Rien ne caractérise mieux ce fol écrivain que son don à s'imprégner des autres. Tel un étrange vampire littéraire, il se nourrit de la moindre de ses rencontres - de la plus intime au simple échange de regard - et en extrait la quintessence absolue. Il se veut le grand remémorateur de l'Amérique. Et s'en donne les moyens. En cela, il évoque - j'ose à nouveau, qui m'en voudra - Proust et sa recherche du temps perdu.
Il tient une place atypique au sein d’une génération égocentrée. Son altruisme profond le distingue immédiatement de ses congénères.
"Sur la route" était une œuvre ambitieuse, récit linéaire des pérégrinations de Jack et Neal Cassidy, leurs aventures, leurs déboires et leur quête d'un absolu à définir. On y découvrait deux êtres hors-normes et leur destin commun intimement lié à ce ruban d'asphalte. LA ROUTE.
Une sympathique introduction. Une mise en place du décor. Un cadrage temporel.
Place à l'étude décousue, atemporelle, de ces hommes, femmes et enfants, de l'Amérique. Et de Neal (Cody, c'est lui). Le "comment" a été longuement développé. Place au "pourquoi".
Seule la démence de Kerouac était en mesure d'assumer une telle débauche littéraire, un objectif si ambitieux.
De flash-back en retranscriptions millimétrées, de digressions en ellipses, d'Est en Ouest, il peint la toile infinie de son monde, sa génération perdue. Avec amour et bienveillance, il immortalise ces gens pour qui il a tout donné.
Il jette les mots sur le papier, avec une fausse nonchalance, pris de folie puis soudain pragmatique selon que le sujet s'y prête ou non, mêlant sans transition vulgarité crue et considérations philosophiques. Jamais prétentieux, il met son immense talent au service du souvenir.

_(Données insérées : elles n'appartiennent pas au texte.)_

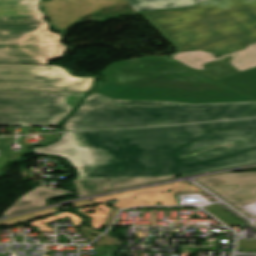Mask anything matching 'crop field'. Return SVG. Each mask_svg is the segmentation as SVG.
Wrapping results in <instances>:
<instances>
[{
  "instance_id": "crop-field-1",
  "label": "crop field",
  "mask_w": 256,
  "mask_h": 256,
  "mask_svg": "<svg viewBox=\"0 0 256 256\" xmlns=\"http://www.w3.org/2000/svg\"><path fill=\"white\" fill-rule=\"evenodd\" d=\"M33 150L66 158L77 179L191 175L256 162V119L63 133Z\"/></svg>"
},
{
  "instance_id": "crop-field-2",
  "label": "crop field",
  "mask_w": 256,
  "mask_h": 256,
  "mask_svg": "<svg viewBox=\"0 0 256 256\" xmlns=\"http://www.w3.org/2000/svg\"><path fill=\"white\" fill-rule=\"evenodd\" d=\"M143 16L179 50L172 59L215 80L256 66V0H211Z\"/></svg>"
},
{
  "instance_id": "crop-field-3",
  "label": "crop field",
  "mask_w": 256,
  "mask_h": 256,
  "mask_svg": "<svg viewBox=\"0 0 256 256\" xmlns=\"http://www.w3.org/2000/svg\"><path fill=\"white\" fill-rule=\"evenodd\" d=\"M101 73L107 83L95 93L112 99L185 103L253 101L168 58L116 62Z\"/></svg>"
},
{
  "instance_id": "crop-field-4",
  "label": "crop field",
  "mask_w": 256,
  "mask_h": 256,
  "mask_svg": "<svg viewBox=\"0 0 256 256\" xmlns=\"http://www.w3.org/2000/svg\"><path fill=\"white\" fill-rule=\"evenodd\" d=\"M256 117V102L185 104L170 101H122L90 94L70 116L66 130L154 125Z\"/></svg>"
},
{
  "instance_id": "crop-field-5",
  "label": "crop field",
  "mask_w": 256,
  "mask_h": 256,
  "mask_svg": "<svg viewBox=\"0 0 256 256\" xmlns=\"http://www.w3.org/2000/svg\"><path fill=\"white\" fill-rule=\"evenodd\" d=\"M85 94L0 91V125L55 126Z\"/></svg>"
},
{
  "instance_id": "crop-field-6",
  "label": "crop field",
  "mask_w": 256,
  "mask_h": 256,
  "mask_svg": "<svg viewBox=\"0 0 256 256\" xmlns=\"http://www.w3.org/2000/svg\"><path fill=\"white\" fill-rule=\"evenodd\" d=\"M48 24L0 26V63L48 64L63 56L66 46L61 35Z\"/></svg>"
},
{
  "instance_id": "crop-field-7",
  "label": "crop field",
  "mask_w": 256,
  "mask_h": 256,
  "mask_svg": "<svg viewBox=\"0 0 256 256\" xmlns=\"http://www.w3.org/2000/svg\"><path fill=\"white\" fill-rule=\"evenodd\" d=\"M94 80L62 66L0 64V90L88 92Z\"/></svg>"
},
{
  "instance_id": "crop-field-8",
  "label": "crop field",
  "mask_w": 256,
  "mask_h": 256,
  "mask_svg": "<svg viewBox=\"0 0 256 256\" xmlns=\"http://www.w3.org/2000/svg\"><path fill=\"white\" fill-rule=\"evenodd\" d=\"M208 0H49L42 3L52 24L58 29H66L81 18L99 10L130 3L137 13L155 9H180Z\"/></svg>"
},
{
  "instance_id": "crop-field-9",
  "label": "crop field",
  "mask_w": 256,
  "mask_h": 256,
  "mask_svg": "<svg viewBox=\"0 0 256 256\" xmlns=\"http://www.w3.org/2000/svg\"><path fill=\"white\" fill-rule=\"evenodd\" d=\"M250 218L240 206L256 201V173L219 174L198 179Z\"/></svg>"
},
{
  "instance_id": "crop-field-10",
  "label": "crop field",
  "mask_w": 256,
  "mask_h": 256,
  "mask_svg": "<svg viewBox=\"0 0 256 256\" xmlns=\"http://www.w3.org/2000/svg\"><path fill=\"white\" fill-rule=\"evenodd\" d=\"M40 0H0V24L45 22L38 11Z\"/></svg>"
},
{
  "instance_id": "crop-field-11",
  "label": "crop field",
  "mask_w": 256,
  "mask_h": 256,
  "mask_svg": "<svg viewBox=\"0 0 256 256\" xmlns=\"http://www.w3.org/2000/svg\"><path fill=\"white\" fill-rule=\"evenodd\" d=\"M175 177V176H171ZM169 177L154 178H124V179H97V180H74L79 194L88 195L100 193L114 188L130 186L134 184L156 181Z\"/></svg>"
},
{
  "instance_id": "crop-field-12",
  "label": "crop field",
  "mask_w": 256,
  "mask_h": 256,
  "mask_svg": "<svg viewBox=\"0 0 256 256\" xmlns=\"http://www.w3.org/2000/svg\"><path fill=\"white\" fill-rule=\"evenodd\" d=\"M61 194L66 193L54 189L38 187L16 201L6 212L3 213V216L45 205L44 200L46 198Z\"/></svg>"
},
{
  "instance_id": "crop-field-13",
  "label": "crop field",
  "mask_w": 256,
  "mask_h": 256,
  "mask_svg": "<svg viewBox=\"0 0 256 256\" xmlns=\"http://www.w3.org/2000/svg\"><path fill=\"white\" fill-rule=\"evenodd\" d=\"M256 99V67L217 80Z\"/></svg>"
},
{
  "instance_id": "crop-field-14",
  "label": "crop field",
  "mask_w": 256,
  "mask_h": 256,
  "mask_svg": "<svg viewBox=\"0 0 256 256\" xmlns=\"http://www.w3.org/2000/svg\"><path fill=\"white\" fill-rule=\"evenodd\" d=\"M136 199H124L112 204L113 208L136 207L141 205H156L160 201L161 205H180L173 194L160 192H145L136 195Z\"/></svg>"
},
{
  "instance_id": "crop-field-15",
  "label": "crop field",
  "mask_w": 256,
  "mask_h": 256,
  "mask_svg": "<svg viewBox=\"0 0 256 256\" xmlns=\"http://www.w3.org/2000/svg\"><path fill=\"white\" fill-rule=\"evenodd\" d=\"M57 209V208H56ZM56 209H50V210H45V211H40V212H36V213H33V214H29V215H26V216H23V217H19V218H16V219H12V220H9V221H6V222H2L0 223V226H11V225H15V224H18V220L20 221L19 223H26L25 221H28V220H31V219H36L38 217H41L44 215H48L50 213H54V212H57L58 210ZM54 215V214H53ZM34 216H36V218H34ZM65 216H70L69 219H71L73 221V223L75 224V226L79 225L80 224V218L74 214H71V213H68V212H65V213H62V214H58L57 217L52 216V217H48L46 218L45 220L43 219H40V220H37L35 222H32V224L30 225H34V226H46L45 224H41L40 222H47V221H51V220H55V219H59V218H63ZM45 218V217H44ZM23 219H26V220H23ZM21 226H25V224L21 225Z\"/></svg>"
},
{
  "instance_id": "crop-field-16",
  "label": "crop field",
  "mask_w": 256,
  "mask_h": 256,
  "mask_svg": "<svg viewBox=\"0 0 256 256\" xmlns=\"http://www.w3.org/2000/svg\"><path fill=\"white\" fill-rule=\"evenodd\" d=\"M180 186V182L174 183V184H169V185H164V186H158V187H152V188H146V189H140V190H135V191H130V192H125V193H120V194H115L99 199H94V201L100 203L103 202L104 205H106V202L113 201V200H119L123 198H135L134 194L141 192V191H149V190H160V191H167L170 188ZM108 206V205H106Z\"/></svg>"
},
{
  "instance_id": "crop-field-17",
  "label": "crop field",
  "mask_w": 256,
  "mask_h": 256,
  "mask_svg": "<svg viewBox=\"0 0 256 256\" xmlns=\"http://www.w3.org/2000/svg\"><path fill=\"white\" fill-rule=\"evenodd\" d=\"M91 204H94V203H93V202H89V201H82V202L74 203V206H75V208H76V207H78V206L82 207V206L90 205L91 207H87V208H83V207H82V209H80V210H78V211H80V212L86 214V213H85L86 211H89V212H90L91 210H93L94 213L90 214V213L88 212L86 215L92 218V226L95 227V228H97V229H99V228L101 227V226H99V225H100V223H101V221H102V219H103L105 213L100 210L101 205L95 206L94 209H91V208H92V205H91ZM76 210H77V209H76Z\"/></svg>"
},
{
  "instance_id": "crop-field-18",
  "label": "crop field",
  "mask_w": 256,
  "mask_h": 256,
  "mask_svg": "<svg viewBox=\"0 0 256 256\" xmlns=\"http://www.w3.org/2000/svg\"><path fill=\"white\" fill-rule=\"evenodd\" d=\"M207 211H209L211 214L219 218L221 221H223L228 226L237 225V224H244L225 210L219 207L218 204L210 205L203 207Z\"/></svg>"
}]
</instances>
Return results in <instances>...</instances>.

Neal/Cody est partout. Il est la force vive qui anime le récit. Parfois subliminales, rêvées, ses apparitions sont toujours baignées de l'aura des grands hommes. Enfin, on comprend l'amour immodéré qui unit ces deux êtres.
D'une affolante précision, les images offertes par l'auteur transportent aussitôt le lecteur. Vers cette route interminable, berceau de la beat generation. On rêve alors avec lui, on fond pour un solo de jazz bop, on partage la banquette avec ce fou de Neal. Parfois la lassitude s'installe, alors que filent les miles, et avec elle une terrible et inexplicable tristesse.
Ainsi vont les longs voyages.
Si vastes et effrayantes qu'elles puissent paraître, ces "visions de cody" ne sont pourtant que l'histoire universelle - tragique et sublime - de deux âmes sœurs.